_WORK TO BE COMPLETED_
Copy out each line of the material in which the word "with" can be found.
━━━ DATA
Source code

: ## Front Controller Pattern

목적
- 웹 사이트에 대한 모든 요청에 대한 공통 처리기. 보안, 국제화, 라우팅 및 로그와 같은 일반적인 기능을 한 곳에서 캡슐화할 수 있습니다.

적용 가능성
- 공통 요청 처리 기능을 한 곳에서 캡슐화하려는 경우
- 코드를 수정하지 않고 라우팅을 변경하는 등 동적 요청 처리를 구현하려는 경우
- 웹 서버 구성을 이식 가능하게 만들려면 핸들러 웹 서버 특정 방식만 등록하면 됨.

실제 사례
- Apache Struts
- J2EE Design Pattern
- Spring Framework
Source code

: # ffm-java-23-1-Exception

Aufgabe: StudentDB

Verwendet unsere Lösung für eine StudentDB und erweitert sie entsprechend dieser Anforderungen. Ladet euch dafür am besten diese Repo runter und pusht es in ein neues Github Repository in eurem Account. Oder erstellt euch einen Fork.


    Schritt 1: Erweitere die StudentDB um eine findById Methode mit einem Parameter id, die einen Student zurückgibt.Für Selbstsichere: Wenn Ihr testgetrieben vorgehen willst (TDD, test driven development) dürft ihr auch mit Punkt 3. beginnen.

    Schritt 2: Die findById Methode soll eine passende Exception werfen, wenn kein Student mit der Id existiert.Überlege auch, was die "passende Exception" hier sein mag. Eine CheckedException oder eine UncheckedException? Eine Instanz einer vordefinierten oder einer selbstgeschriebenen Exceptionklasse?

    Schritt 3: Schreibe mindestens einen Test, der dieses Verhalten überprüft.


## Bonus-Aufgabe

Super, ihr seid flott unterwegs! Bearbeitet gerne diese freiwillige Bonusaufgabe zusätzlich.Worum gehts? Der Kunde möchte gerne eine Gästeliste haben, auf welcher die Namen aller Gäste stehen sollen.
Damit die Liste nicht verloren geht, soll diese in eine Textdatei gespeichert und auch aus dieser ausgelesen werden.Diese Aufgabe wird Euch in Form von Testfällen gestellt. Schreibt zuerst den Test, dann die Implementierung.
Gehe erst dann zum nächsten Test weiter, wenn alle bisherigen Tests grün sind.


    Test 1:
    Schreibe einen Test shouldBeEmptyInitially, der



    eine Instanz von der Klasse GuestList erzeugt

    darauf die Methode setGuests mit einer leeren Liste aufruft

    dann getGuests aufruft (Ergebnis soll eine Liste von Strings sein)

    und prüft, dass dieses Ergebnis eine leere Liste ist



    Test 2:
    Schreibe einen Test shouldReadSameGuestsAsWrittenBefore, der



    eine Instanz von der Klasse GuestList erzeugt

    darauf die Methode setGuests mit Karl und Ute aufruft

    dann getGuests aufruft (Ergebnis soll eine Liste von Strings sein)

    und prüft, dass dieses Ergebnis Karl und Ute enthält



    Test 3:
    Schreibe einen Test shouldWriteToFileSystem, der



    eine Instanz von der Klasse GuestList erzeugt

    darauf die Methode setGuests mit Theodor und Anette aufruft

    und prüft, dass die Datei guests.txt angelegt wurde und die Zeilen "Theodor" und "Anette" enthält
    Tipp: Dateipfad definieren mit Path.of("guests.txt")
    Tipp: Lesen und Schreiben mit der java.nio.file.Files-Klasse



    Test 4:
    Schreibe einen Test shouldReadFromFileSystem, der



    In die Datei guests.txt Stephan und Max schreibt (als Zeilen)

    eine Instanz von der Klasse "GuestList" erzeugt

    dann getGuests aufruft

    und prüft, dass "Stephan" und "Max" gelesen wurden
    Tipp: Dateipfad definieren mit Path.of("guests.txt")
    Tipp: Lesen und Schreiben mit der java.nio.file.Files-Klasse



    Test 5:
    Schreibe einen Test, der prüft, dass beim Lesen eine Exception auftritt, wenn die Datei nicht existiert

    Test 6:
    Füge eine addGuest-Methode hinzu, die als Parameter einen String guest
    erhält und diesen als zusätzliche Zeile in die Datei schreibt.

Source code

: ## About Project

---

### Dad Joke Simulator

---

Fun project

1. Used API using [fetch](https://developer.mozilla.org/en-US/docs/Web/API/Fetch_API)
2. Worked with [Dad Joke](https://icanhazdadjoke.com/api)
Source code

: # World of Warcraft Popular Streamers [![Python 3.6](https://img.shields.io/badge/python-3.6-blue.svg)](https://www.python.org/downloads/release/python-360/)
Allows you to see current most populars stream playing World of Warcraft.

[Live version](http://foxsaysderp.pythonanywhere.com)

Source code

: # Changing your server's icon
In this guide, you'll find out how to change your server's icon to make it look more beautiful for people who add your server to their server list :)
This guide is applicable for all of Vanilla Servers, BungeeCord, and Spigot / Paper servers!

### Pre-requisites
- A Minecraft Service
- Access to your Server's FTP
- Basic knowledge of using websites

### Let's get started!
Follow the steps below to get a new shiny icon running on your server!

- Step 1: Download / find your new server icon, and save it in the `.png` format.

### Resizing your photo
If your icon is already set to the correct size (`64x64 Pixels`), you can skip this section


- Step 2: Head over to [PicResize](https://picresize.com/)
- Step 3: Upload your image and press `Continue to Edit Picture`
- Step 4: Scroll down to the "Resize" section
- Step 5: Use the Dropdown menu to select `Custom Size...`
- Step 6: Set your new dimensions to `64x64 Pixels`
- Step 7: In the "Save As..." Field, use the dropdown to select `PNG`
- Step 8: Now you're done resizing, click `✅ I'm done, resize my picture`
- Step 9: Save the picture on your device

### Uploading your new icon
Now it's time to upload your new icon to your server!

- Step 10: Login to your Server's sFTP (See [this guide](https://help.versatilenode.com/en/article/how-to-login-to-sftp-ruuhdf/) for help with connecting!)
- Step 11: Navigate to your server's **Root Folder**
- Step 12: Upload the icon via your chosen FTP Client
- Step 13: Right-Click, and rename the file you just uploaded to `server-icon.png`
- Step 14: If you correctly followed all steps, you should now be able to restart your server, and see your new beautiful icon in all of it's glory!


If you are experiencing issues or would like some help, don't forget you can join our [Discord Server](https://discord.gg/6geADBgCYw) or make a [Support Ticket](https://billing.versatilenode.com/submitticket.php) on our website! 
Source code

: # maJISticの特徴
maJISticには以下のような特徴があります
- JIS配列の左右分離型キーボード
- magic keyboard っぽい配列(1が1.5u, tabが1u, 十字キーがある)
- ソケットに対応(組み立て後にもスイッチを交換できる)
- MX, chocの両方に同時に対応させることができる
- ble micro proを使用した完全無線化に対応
━━━━━━
_ANSWER SECTION_
2. Worked with [Dad Joke](https://icanhazdadjoke.com/api)
- Step 10: Login to your Server's sFTP (See [this guide](https://help.versatilenode.com/en/article/how-to-login-to-sftp-ruuhdf/) for help with connecting!)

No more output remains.